Катя повернулась и пошла по пляжу, порождая проистечение совершенства в мире – грациозная, с плавными руками, вся тонкая и долгая, с густыми, еще мокрыми русыми волосами, собранными нефритовой заколкой, с золотыми скифскими кольцами в ушах в виде двух целующихся львов, отлитых по заказу Соломина в Пушкинском музее с подлинника из Сорочинского клада. Теперь она нравилась себе, и хотя мир и покой уже поблекли, она знала, что облегчение продлится еще часа два, и знание это питало ее беззаботность, которую хотелось куда-то направить, не дать пропасть даром. Ей уже не хотелось скорей увидеть Соломина – она боялась, что он легко разгадает причину ее хорошего настроения, и заранее стыдилась этого. Время растянулось и стало еще медленнее велосипеда, еле едущего по песку… Катя радовалась, что Соломин отправится в леса, он и раньше так делал, и расставание на три-четыре дня приятно ободряло обоих. Сейчас это было бы необходимой передышкой. Ей всегда было против шерсти от заботы Соломина, но так долго было плохо, что она замирала от любого человеческого прикосновения; когда губастый доктор в очках после осмотра погладил ее по голове, она заплакала: вспомнила, что последний раз ее гладила в детстве мать. Катя не чувствовала за собой вины из-за того, что не смогла соответствовать мечтам Соломина о полноценной совместной жизни, ради которой он так тратил душу, ради которой выходил ее из ничтожности. Она испытывала благодарность, но что-то мешало преодолеть неприязнь, причину которой она искала и в прикусившей ее клыками хандре, и в самом Соломине. И нашла. Какая-нибудь развинченная гайка может запросто опрокинуть весь огромный, мощный и надежный механизм – Кате не нравилось, как Соломин пахнет. Он пах сбежавшим молоком и, кажется, красками, канифолью, что ли, и это перечеркивало его как любовника, останавливало влечение.

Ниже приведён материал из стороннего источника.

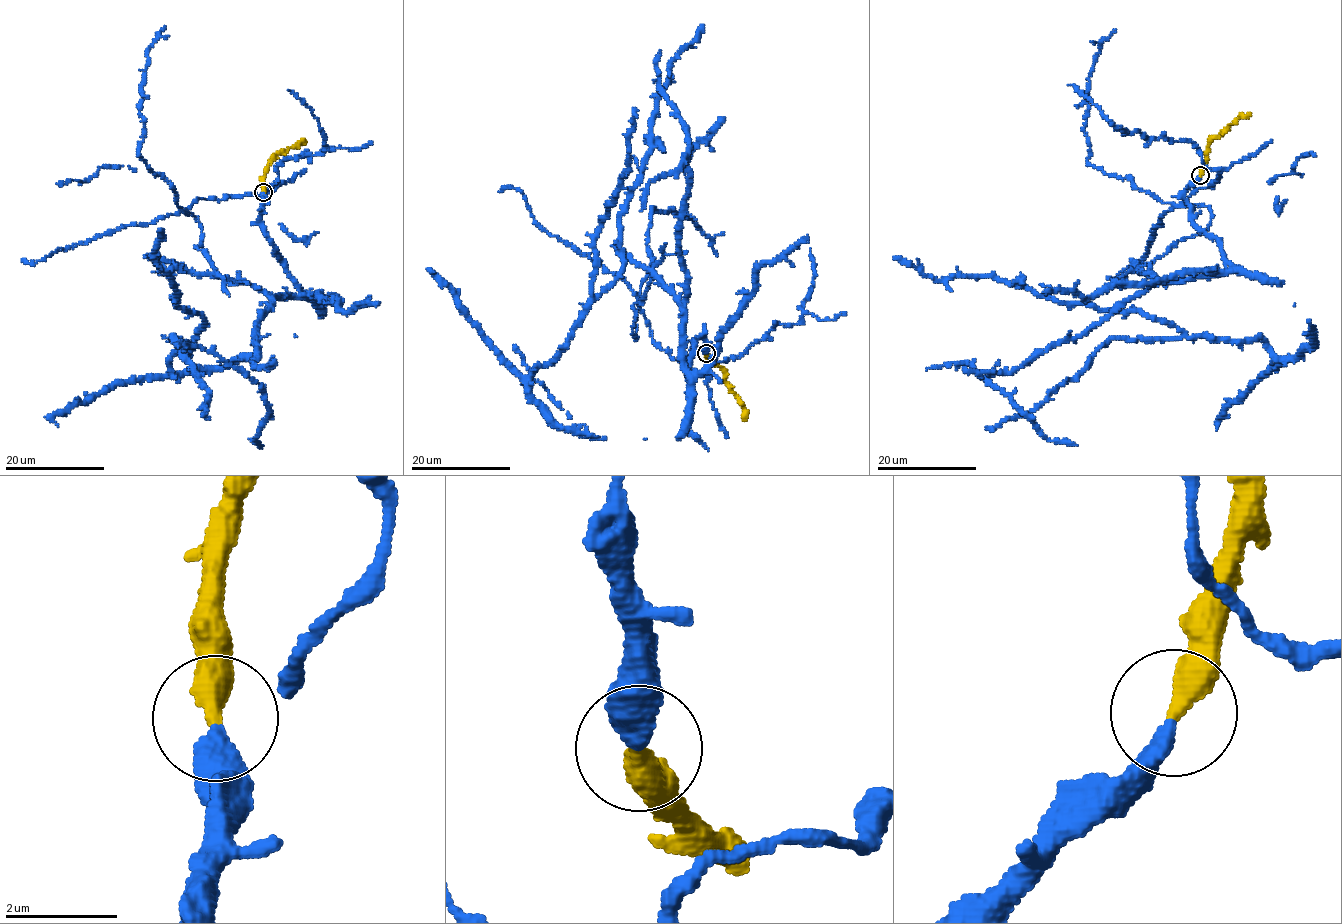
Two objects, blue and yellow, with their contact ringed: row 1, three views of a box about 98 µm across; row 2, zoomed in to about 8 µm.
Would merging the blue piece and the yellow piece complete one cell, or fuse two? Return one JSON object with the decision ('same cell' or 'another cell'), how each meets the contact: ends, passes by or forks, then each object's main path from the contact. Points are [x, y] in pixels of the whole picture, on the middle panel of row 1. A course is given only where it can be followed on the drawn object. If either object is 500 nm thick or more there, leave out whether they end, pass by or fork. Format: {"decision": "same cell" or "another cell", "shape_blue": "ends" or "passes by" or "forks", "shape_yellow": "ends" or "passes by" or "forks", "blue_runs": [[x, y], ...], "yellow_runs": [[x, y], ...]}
{"decision": "same cell", "shape_blue": "ends", "shape_yellow": "ends", "blue_runs": [[706, 353], [688, 388], [653, 271], [632, 335], [639, 307], [703, 373], [799, 321], [810, 249]], "yellow_runs": [[706, 353], [723, 370], [727, 388], [744, 409], [744, 421]]}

Пока она была на дне, пока не окрепла, ей не приходило в голову сопротивляться, поскольку не было воли; когда воля появилась, Катя готова была терпеть и стала учиться терпению. Но получалось из рук вон, и она затосковала. Промаялась все лето, и вдруг как будто что-то ударило ей в сердце, и она помчалась в Москву, чтобы подтвердить предчувствие: Зеленый умер. Она удивилась себе: проплакала день напролет; а погибни Зеленый, когда они жили-были вместе, в ней ничего б не шелохнулось. Она шла по Крымскому мосту и вспоминала, как одно лето они часто ночевали на том берегу, в парке, на скамьях, как осенью прикармливали на балконе и ловили в силки голубей, как в зоомагазине, где не было сканеров на выходе, запихивали в рукава консервы с кошачьим кормом (Зеленый считал, что «Фрискис» вкусней шпротного паштета). С тех пор она будто выросла до неба – так оторвалась и измельчала действительность. Будущее время исчезло, настоящее стало невыносимым. Наконец Соломин перестал говорить о женитьбе, и ей полегчало. Но слабый инстинкт самосохранения предупреждал ее от возврата в прошлое – снова застрять в притоне, превратиться в животное… Беспокойство росло, и она ездила в Москву, не находила там себе места и возвращалась к Соломину, где была обречена. Однажды снова кинулась в Москву, но передумала и сошла, едва автобус отъехал от Весьегожска. Черный кубический джип, переваливаясь на грунтовке, поравнялся с ней и не стал обгонять; стекло опустилось, и Калинин посмотрел на нее поверх черных очков. На заднем сидении раскачивалась овчарка с высунутым языком и стоячими ушами. Через десять шагов она взялась за ручку дверцы. «Собачка не укусит?» – «Скорей я тебя укушу». – «Смотри, зубы обломаешь», – отвечала Катя, взлетая с подножки на сиденье.